Paryż: sensacja – Serena Williams poza turniejem!

/ Tomasz Krasoń , źródło: rolandgarros.com/własne, foto: AFP

Tego, co działo się na korcie centralnym imienia Philippe’a Chatrier nie da się opisać słowami. W jednym z ostatnich meczów pierwszej rundy Roland Garros doszło do olbrzymiej sensacji. Po niesamowitym, ponad trzygodzinnym boju, Virginie Razzano wyeliminowała wielką faworytkę turnieju, Serenę Williams! Francuzka triumfowała 4:6, 7:6(5), 6:3.

Od początku spotkania można było obserwować sporą niepewność w poczynaniach Sereny Williams. Amerykanka popełniała podejrzanie dużo niewymuszonych błędów i nie radziła sobie z grającą ofensywny i odważny tenis Virginie Razzano. Williams zaczęła odzyskiwać równowagę dopiero w drugiej fazie seta otwarcia, wyrównała na 4:4, a w końcówce wywalczyła przełamanie i triumfowała 6:4.

W drugiej odsłonie 29-letnia Razzano nie odpuszczała. Panie bardzo dobrze serwowały, przez co nie doszło do ani jednego przełamania. Losy seta musiał rozstrzygnąć tie break, którego początek zdecydowanie wskazywał na Williams. Serena zaczęła go w swoim stylu, ruszając mocno do ataku. Gdy tenisistki zmieniały strony przy prowadzeniu Amerykanki 5-1, chyba nikt nie podejrzewał, że mecz ten potrwa dłużej niż kilka minut. A jednak niemożliwe stało się faktem! Notowana na 111. miejscu w rankingu WTA Razzano zaczęła seryjnie wygrywać wymiany, a tenis niezwykle doświadczonej Williams stawał się z każdą chwilą coraz bardziej dziurawy. Ostatecznie Francuzka zdobyła sześć punktów z rzędu i wygrała tie breaka 7-5.

» **Pozycje zbioru danych**
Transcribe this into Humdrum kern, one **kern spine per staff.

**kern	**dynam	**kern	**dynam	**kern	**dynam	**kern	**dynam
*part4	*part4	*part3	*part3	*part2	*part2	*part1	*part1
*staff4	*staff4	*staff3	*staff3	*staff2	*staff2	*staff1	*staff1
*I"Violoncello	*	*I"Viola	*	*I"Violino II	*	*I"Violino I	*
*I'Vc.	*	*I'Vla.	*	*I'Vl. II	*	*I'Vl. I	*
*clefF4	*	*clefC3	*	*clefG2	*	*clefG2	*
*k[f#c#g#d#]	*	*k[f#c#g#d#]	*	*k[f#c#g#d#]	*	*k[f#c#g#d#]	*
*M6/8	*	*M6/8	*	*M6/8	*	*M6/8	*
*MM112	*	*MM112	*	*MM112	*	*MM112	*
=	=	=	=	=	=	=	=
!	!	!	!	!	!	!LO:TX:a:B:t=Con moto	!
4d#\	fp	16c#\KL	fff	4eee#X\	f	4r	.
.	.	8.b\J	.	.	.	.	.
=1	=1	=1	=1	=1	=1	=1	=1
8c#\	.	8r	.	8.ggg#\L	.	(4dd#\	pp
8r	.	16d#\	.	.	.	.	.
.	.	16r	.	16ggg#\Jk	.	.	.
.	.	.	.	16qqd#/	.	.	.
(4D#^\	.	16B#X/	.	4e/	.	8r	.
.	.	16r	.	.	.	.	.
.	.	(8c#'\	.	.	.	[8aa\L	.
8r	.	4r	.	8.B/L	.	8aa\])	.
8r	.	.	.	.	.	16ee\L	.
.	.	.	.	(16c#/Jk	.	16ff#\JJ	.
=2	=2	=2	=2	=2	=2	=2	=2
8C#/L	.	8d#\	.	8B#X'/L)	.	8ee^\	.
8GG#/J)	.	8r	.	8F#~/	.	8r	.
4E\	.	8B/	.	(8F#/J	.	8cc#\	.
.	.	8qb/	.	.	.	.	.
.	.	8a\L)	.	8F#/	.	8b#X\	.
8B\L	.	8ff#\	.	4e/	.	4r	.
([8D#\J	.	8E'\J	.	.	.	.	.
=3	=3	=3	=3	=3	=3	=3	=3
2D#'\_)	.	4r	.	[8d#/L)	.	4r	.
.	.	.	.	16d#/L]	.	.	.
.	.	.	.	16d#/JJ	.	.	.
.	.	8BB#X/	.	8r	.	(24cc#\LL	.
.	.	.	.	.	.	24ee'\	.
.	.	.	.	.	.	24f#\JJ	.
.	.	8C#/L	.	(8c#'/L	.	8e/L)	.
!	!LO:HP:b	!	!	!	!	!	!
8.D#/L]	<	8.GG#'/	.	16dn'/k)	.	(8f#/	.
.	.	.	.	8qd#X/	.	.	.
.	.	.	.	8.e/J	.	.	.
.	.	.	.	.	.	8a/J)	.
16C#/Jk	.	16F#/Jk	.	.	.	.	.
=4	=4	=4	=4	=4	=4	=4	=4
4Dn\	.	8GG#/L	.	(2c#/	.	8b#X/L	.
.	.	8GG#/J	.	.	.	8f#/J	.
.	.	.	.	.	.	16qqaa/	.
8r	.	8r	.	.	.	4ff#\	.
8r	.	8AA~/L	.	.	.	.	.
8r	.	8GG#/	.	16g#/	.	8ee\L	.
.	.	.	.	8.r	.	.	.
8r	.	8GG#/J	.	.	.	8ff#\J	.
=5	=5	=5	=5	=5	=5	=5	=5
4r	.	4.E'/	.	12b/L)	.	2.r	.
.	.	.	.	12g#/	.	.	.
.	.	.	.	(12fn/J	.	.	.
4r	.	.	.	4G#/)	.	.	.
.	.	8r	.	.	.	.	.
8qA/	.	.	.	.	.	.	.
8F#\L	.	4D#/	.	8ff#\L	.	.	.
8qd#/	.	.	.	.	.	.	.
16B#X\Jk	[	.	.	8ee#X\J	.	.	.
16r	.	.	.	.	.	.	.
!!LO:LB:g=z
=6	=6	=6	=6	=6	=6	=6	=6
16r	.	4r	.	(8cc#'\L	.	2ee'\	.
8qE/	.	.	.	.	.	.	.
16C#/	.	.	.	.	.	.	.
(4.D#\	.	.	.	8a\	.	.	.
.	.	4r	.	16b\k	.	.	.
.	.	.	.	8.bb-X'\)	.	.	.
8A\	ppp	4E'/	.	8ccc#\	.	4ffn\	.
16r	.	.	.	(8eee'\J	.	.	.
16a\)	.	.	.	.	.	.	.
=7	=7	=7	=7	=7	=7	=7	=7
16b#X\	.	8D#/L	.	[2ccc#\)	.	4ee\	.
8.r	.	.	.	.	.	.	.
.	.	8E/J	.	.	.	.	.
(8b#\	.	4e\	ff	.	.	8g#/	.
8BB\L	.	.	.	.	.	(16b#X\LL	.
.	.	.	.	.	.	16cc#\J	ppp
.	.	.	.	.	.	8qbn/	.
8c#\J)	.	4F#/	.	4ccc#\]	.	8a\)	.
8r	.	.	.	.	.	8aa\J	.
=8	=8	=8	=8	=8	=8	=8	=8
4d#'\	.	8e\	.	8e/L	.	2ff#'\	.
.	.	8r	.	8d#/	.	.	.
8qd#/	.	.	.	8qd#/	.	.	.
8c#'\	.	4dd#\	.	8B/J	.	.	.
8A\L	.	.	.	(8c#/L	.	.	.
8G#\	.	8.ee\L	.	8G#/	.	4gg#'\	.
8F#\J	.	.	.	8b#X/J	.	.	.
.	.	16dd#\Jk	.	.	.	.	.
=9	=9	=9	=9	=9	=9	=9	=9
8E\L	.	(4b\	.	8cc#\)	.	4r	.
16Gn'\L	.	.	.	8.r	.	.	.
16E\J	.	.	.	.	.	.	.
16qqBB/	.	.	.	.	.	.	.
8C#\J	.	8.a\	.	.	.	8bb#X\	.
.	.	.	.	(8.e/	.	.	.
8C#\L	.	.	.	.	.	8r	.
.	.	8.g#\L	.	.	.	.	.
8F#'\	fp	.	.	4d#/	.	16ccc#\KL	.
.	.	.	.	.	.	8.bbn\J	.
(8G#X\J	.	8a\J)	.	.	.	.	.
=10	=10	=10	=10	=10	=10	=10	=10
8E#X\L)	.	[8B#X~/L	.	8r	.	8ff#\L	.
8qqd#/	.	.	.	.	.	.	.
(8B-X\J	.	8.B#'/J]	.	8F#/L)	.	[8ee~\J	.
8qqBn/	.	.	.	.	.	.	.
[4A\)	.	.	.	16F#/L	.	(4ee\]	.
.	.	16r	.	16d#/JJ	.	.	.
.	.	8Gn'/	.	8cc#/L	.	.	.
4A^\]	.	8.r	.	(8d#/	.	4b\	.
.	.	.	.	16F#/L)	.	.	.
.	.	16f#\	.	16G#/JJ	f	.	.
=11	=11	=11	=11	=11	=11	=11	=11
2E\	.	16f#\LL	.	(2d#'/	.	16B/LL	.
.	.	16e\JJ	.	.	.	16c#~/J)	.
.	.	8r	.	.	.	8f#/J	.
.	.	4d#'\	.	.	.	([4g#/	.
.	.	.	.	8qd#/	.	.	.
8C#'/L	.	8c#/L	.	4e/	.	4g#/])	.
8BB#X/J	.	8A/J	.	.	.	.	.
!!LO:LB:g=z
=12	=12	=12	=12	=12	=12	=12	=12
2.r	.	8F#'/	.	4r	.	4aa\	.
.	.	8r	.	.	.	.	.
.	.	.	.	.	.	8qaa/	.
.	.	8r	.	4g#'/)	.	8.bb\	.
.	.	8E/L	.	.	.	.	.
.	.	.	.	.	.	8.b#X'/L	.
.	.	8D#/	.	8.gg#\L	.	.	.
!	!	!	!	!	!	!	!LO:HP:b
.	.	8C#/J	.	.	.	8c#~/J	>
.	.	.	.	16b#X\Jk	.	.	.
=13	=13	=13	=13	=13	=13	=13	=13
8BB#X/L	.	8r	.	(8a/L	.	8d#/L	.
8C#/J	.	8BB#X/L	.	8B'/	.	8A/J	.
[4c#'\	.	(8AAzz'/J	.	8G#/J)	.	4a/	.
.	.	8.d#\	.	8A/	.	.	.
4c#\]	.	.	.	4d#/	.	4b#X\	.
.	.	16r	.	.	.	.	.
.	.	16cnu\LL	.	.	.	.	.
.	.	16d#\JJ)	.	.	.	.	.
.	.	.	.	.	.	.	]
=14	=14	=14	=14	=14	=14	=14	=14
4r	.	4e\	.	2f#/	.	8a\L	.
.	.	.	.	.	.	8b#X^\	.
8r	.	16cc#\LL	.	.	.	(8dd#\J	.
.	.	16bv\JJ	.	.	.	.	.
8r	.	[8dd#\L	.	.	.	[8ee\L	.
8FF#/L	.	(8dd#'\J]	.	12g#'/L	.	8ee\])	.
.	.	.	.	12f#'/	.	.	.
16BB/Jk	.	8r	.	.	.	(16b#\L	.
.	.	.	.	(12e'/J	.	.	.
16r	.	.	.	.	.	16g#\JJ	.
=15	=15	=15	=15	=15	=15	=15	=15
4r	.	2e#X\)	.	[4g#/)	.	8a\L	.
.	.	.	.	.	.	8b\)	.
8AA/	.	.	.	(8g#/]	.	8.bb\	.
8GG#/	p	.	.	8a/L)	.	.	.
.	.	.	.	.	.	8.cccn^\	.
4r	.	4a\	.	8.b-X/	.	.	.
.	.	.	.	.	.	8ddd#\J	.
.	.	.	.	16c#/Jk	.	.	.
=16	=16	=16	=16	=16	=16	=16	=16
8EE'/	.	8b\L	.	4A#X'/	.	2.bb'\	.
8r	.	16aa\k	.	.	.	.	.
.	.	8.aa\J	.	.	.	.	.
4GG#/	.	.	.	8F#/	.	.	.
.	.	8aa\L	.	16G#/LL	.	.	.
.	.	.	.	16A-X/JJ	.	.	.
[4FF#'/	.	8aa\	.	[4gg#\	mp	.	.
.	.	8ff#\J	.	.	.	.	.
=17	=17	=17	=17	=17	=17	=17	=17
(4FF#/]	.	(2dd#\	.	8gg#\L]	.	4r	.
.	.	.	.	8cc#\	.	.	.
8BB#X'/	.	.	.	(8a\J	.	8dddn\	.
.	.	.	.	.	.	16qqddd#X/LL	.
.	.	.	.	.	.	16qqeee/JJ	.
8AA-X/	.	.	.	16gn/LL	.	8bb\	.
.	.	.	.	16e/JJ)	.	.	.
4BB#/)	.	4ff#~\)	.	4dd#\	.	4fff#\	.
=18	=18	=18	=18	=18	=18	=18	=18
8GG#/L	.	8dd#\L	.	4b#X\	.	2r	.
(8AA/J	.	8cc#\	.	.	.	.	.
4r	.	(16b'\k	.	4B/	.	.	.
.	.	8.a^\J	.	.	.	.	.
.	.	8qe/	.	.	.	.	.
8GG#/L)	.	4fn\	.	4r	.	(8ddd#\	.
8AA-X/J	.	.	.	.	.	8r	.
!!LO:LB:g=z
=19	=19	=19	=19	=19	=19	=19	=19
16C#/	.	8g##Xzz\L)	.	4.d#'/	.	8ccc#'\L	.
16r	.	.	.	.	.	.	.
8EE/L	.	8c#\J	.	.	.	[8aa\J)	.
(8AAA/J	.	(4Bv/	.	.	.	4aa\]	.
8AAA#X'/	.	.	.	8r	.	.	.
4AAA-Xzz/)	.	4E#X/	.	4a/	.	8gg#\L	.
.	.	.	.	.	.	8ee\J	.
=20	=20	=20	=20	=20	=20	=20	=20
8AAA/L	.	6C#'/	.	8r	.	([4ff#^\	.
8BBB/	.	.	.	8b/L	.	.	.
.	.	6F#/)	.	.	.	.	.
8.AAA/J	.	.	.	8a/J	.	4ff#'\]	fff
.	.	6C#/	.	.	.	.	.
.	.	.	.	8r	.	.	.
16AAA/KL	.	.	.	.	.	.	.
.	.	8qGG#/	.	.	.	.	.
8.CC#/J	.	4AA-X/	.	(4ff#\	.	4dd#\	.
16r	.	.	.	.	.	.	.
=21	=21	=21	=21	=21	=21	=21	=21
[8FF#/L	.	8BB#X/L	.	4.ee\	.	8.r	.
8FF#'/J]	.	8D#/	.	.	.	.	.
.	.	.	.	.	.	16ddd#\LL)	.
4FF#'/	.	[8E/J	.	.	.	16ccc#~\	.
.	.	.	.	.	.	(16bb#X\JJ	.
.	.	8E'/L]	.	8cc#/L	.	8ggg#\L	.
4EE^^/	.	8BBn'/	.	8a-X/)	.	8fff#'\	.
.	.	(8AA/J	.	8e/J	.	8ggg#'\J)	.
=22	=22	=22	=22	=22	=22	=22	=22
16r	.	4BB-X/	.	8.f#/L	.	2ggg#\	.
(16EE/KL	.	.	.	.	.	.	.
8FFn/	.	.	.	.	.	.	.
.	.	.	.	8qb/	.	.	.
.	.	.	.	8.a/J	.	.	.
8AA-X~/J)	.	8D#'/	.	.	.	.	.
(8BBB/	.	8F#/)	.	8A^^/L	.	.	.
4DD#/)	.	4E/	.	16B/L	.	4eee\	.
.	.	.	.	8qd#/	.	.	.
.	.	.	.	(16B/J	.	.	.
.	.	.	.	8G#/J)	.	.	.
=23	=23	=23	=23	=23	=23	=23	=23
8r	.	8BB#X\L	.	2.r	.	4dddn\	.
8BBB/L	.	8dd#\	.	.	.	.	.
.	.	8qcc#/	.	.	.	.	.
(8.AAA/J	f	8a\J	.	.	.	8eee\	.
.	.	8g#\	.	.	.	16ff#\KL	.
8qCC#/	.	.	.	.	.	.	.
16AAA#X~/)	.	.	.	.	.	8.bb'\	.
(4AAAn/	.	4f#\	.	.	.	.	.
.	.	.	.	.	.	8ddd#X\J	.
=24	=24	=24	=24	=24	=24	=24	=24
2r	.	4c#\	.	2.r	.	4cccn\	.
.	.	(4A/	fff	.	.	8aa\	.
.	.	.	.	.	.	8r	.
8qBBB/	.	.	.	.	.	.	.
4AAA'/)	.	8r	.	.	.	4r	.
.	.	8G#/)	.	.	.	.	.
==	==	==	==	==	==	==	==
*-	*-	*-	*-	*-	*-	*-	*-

» **CEL ZADANIA 1**
Streść artykuł o meczu Williams z Razzano w dwóch zdaniach.
» **CEL ZADANIA 2**
Kontynuuj artykuł o meczu Williams z Razzano, zaczynając tuż po jego ostatnim zdaniu.
Wpisy nie mają tu żadnego znaczenia.

» **WYNIK 1**
W pierwszej rundzie Roland Garros notowana na 111. miejscu w rankingu WTA Virginie Razzano po ponad trzygodzinnym boju wyeliminowała faworytkę turnieju Serenę Williams, wygrywając 4:6, 7:6(5), 6:3. Williams popełniała wiele niewymuszonych błędów, lecz wygrała pierwszego seta 6:4, a w drugim prowadziła w tie breaku 5-1, po czym Francuzka zdobyła sześć punktów z rzędu i wygrała go 7-5.

» **WYNIK 2**
Ci, którzy myśleli, że nie doświadczą już w tym meczu większych emocji, zostali wyprowadzeni z błędu w trzecim secie. Paryscy kibice przecierali oczy ze zdumienia, gdy zmagająca się z olbrzymim zmęczeniem i skurczami nóg Razzano zdobywała kolejne gemy. Po chwili na tablicy wyników widniało sensacyjne 5:0! Wówczas Serena po raz pierwszy utrzymała podanie. W kolejnym gemie serwisowym Francuzki przy stanie 30:30 miało miejsce szczególne wydarzenia – sędzia spotkania, Eva Asderaki, odebrała punkt Razzano za okrzyk ból, który wydała z siebie po odegraniu jednej z piłek. Na nic zdały się protesty i gwizdy publiczności – Francuzka musiała bronić break pointa. Za pierwszym razem jej się to udało, ale w przy trzecim okazała się bezradna. Przy stanie 5:3 doświadczyć można było swoistego deja vu. 30:30 i odebranie punktu Francuzce. Jak się okazało był to początek najbardziej dramatycznego gema tegorocznej edycji Roland Garros! Przed jego zakończeniem Razzano zmarnowała 7 piłek meczowych, a Williams 3 break pointy. Przy ósmym meczbolu dla Francuzki Amerykanka wyrzuciła piłkę na niewielki aut i po interwencji Evy Asderaki spotkanie zostało zakończone. Po ponad 3 godzinach gry Virginie Razzano triumfowała 4:6, 7:6(5), 6:3.

Warto zaznaczyć, że Serena Williams po raz pierwszy w historii pożegnała się z turniejem wielkoszlemowym w pierwszej rundzie! Dotychczas nigdy nie odpadła przed trzecią rundą. W tym sezonie na mączce również była niepokonana. Wygrała 17 spotkań z rzędu, zdobywając tytułu w Charleston i Madrycie.

Dla Razzano to jeden z największych sukcesów w karierze. Na pewno to najbardziej wartościowe zwycięstwo, na dodatek odniesione w wyjątkowym miejscu dla wszystkich francuskich tenisistów miejscu – korcie centralnym imienia Philppe’a Chatrier. W drugiej rundzie Razzano zagra z Arantxą Rus.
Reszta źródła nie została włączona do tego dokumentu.